_Work item 1_. In the thread on total disconnectedness, which two spaces does the best answer offer as homotopy equivalent?

_Selected excerpt_.
════
I want to prove that total disconnectedness is invariant under the same homotopy type, i.e. if two spaces $X$ and $Y$ are homotopy equivalent, then $X$ is totally disconnected iff $Y$ is totally disconnected.
My attempt:
Let $f:X\rightarrow Y$ and $g:Y\rightarrow X$ be continuous functions s.t. $f\circ g\simeq id_Y$ and $g\circ f\simeq id_X$.
Suppose $X$ is totally disconnected, and let $Q$ be a component of $Y$. Then $g(Q)$ is constant and $(f\circ g)(Q)\in Q$.
How to prove that $Q$ consist of only one element?
Best Answer
Aren't (a) the interval $X = [-1, 1]$ and (b) the singleton $Y = \{0\}$, both with the inherited topology from $\Bbb R$, homotopy equivalent, with the map $$ f : X \to Y : x \mapsto 0 $$ and $$ g: Y \to X : 0 \mapsto 0 $$ being the equivalences? After all, $f \circ g$ is actually the identity on $Y$, and $g \circ f$ is homotopic to the identity on $X$ via $$ H(x, t) = (1-t)x, $$ where $H(x, 0) = 0$ is the map $f \circ g$, and $H(x, 1) = 1$ is the identity on $X.$
If so, your conjecture has problems, as the space $X$ is not totally disconnected. .
════
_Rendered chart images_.

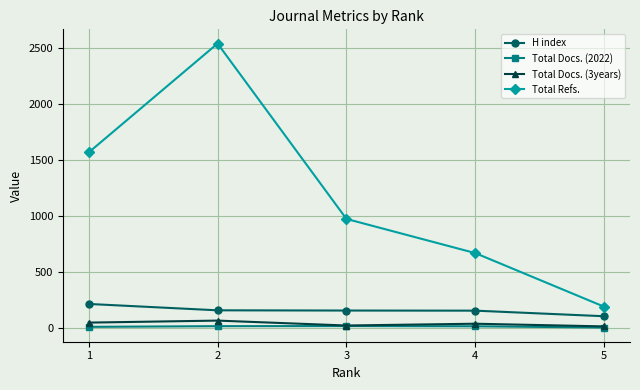

How many categories are shown in the chart?

5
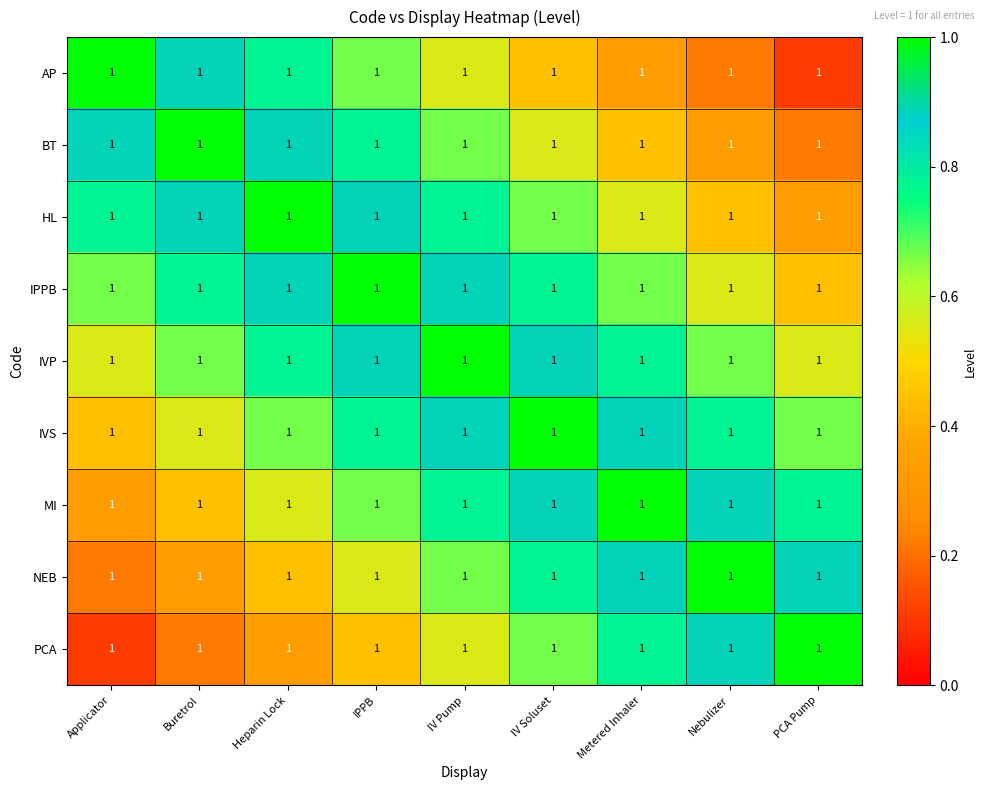

Rank the series by their maximum value, from lowest to highest.

AP, BT, HL, IPPB, IVP, IVS, MI, NEB, PCA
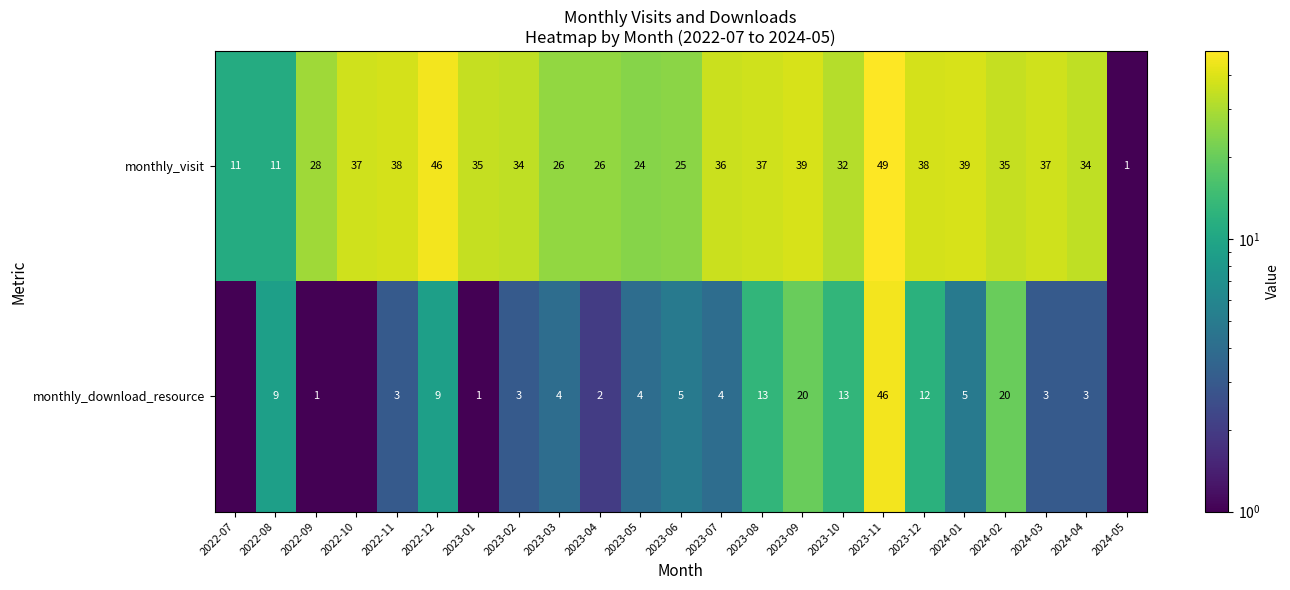

What is the difference between the maximum and minimum values in the monthly_visit series?

48.0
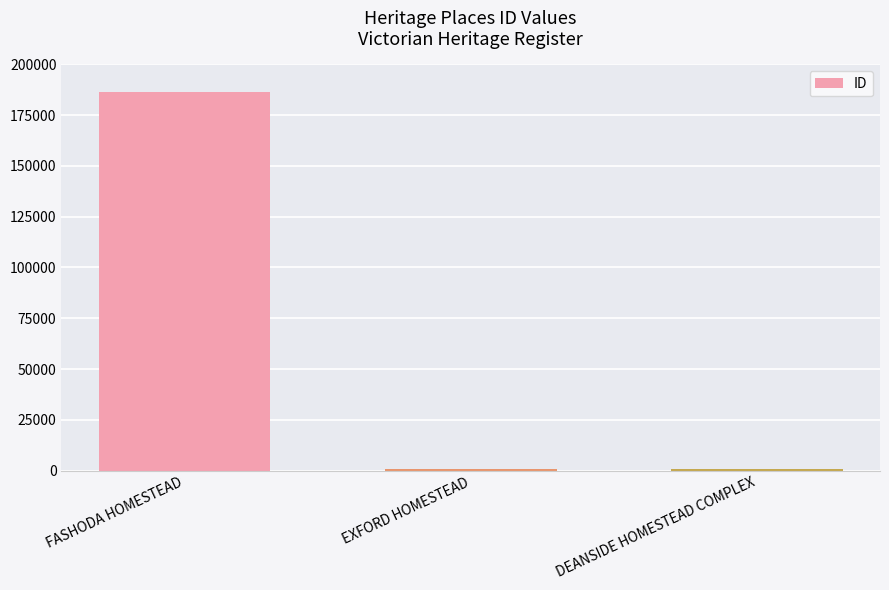

True or false: the data shows 246833 at FASHODA HOMESTEAD.

False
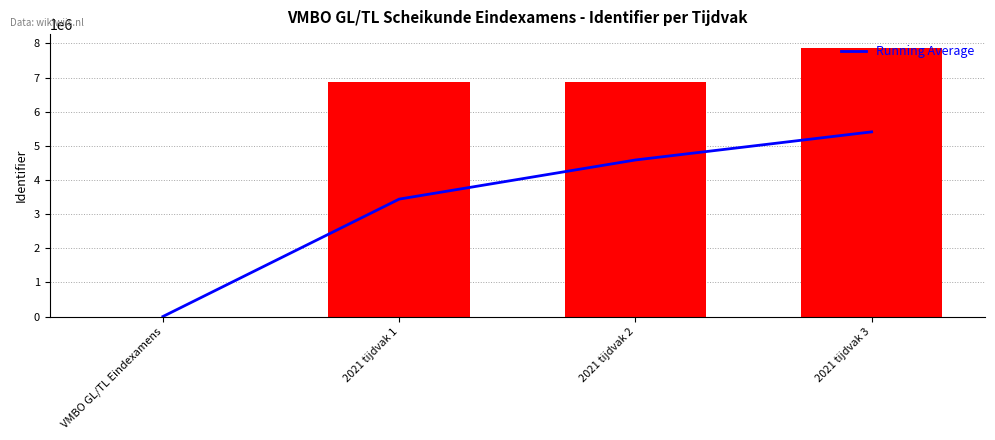

How many data points in Running Average are less than 4585970?

2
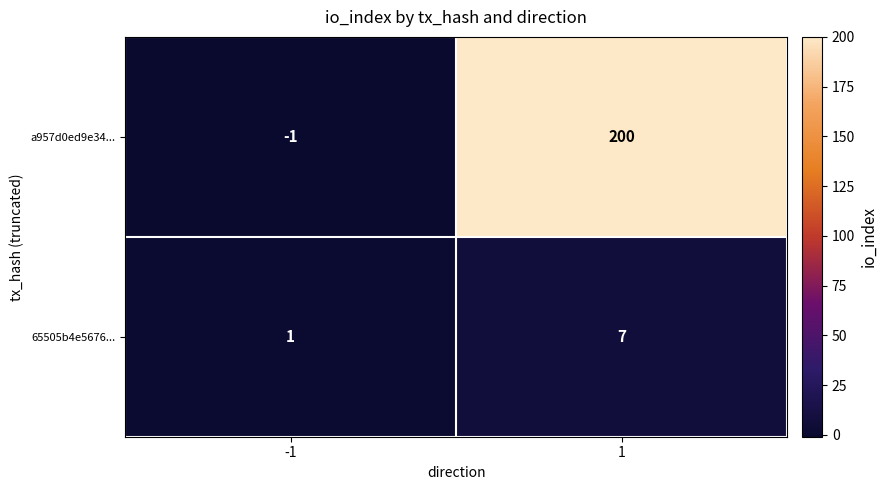

What is the sum of all 65505b4e5676... values?

8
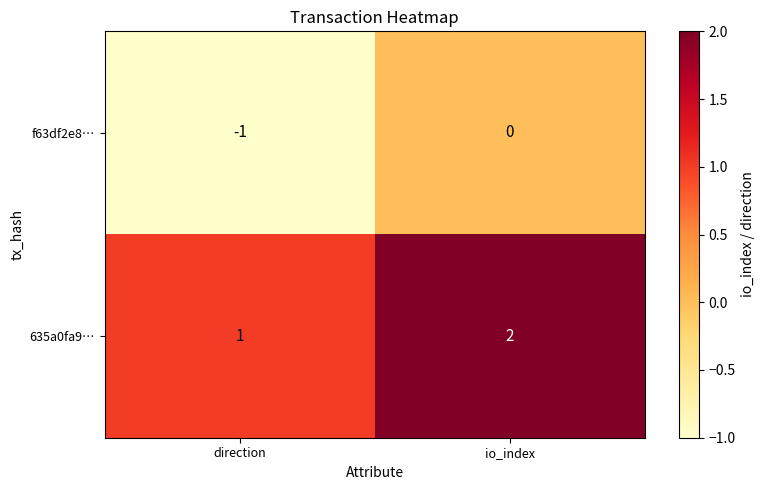

The f63df2e8… series shows -2 at direction. True or false?

False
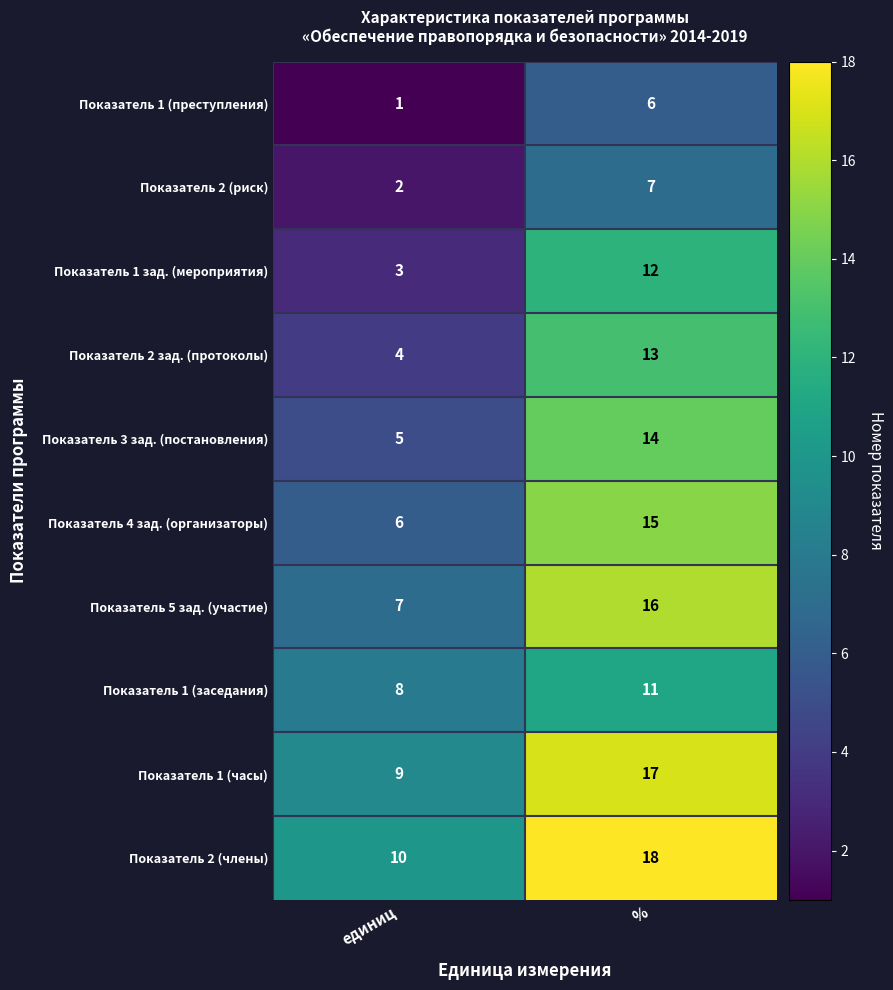

Rank the series at единиц from highest to lowest value.

Показатель 2 (члены), Показатель 1 (часы), Показатель 1 (заседания), Показатель 5 зад. (участие), Показатель 4 зад. (организаторы), Показатель 3 зад. (постановления), Показатель 2 зад. (протоколы), Показатель 1 зад. (мероприятия), Показатель 2 (риск), Показатель 1 (преступления)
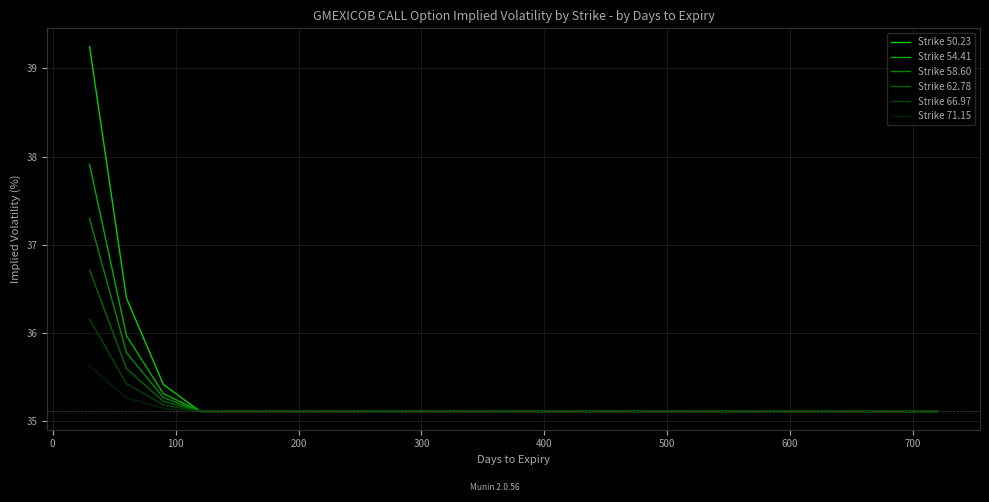

How many lines are shown in the chart?

6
════
_Work item 2_. Lay out the lines of the chart image rows as a Markdown table with the columns n and Line, numbering each line and skipping blank ones. Do not include the pictures.

_Final answer 1_. The interval $X = [-1, 1]$ and the singleton $Y = \{0\}$, both with the topology inherited from $\Bbb R$.

_Final answer 2_.
| n | Line |
|---|---|
| 1 | How many categories are shown in the chart? |
| 2 | 5 |
| 3 | Rank the series by their maximum value, from lowest to highest. |
| 4 | AP, BT, HL, IPPB, IVP, IVS, MI, NEB, PCA |
| 5 | What is the difference between the maximum and minimum values in the monthly_visit series? |
| 6 | 48.0 |
| 7 | True or false: the data shows 246833 at FASHODA HOMESTEAD. |
| 8 | False |
| 9 | How many data points in Running Average are less than 4585970? |
| 10 | 2 |
| 11 | What is the sum of all 65505b4e5676... values? |
| 12 | 8 |
| 13 | The f63df2e8… series shows -2 at direction. True or false? |
| 14 | False |
| 15 | Rank the series at единиц from highest to lowest value. |
| 16 | Показатель 2 (члены), Показатель 1 (часы), Показатель 1 (заседания), Показатель 5 зад. (участие), Показатель 4 зад. (организаторы), Показатель 3 зад. (постановления), Показатель 2 зад. (протоколы), Показатель 1 зад. (мероприятия), Показатель 2 (риск), Показатель 1 (преступления) |
| 17 | How many lines are shown in the chart? |
| 18 | 6 |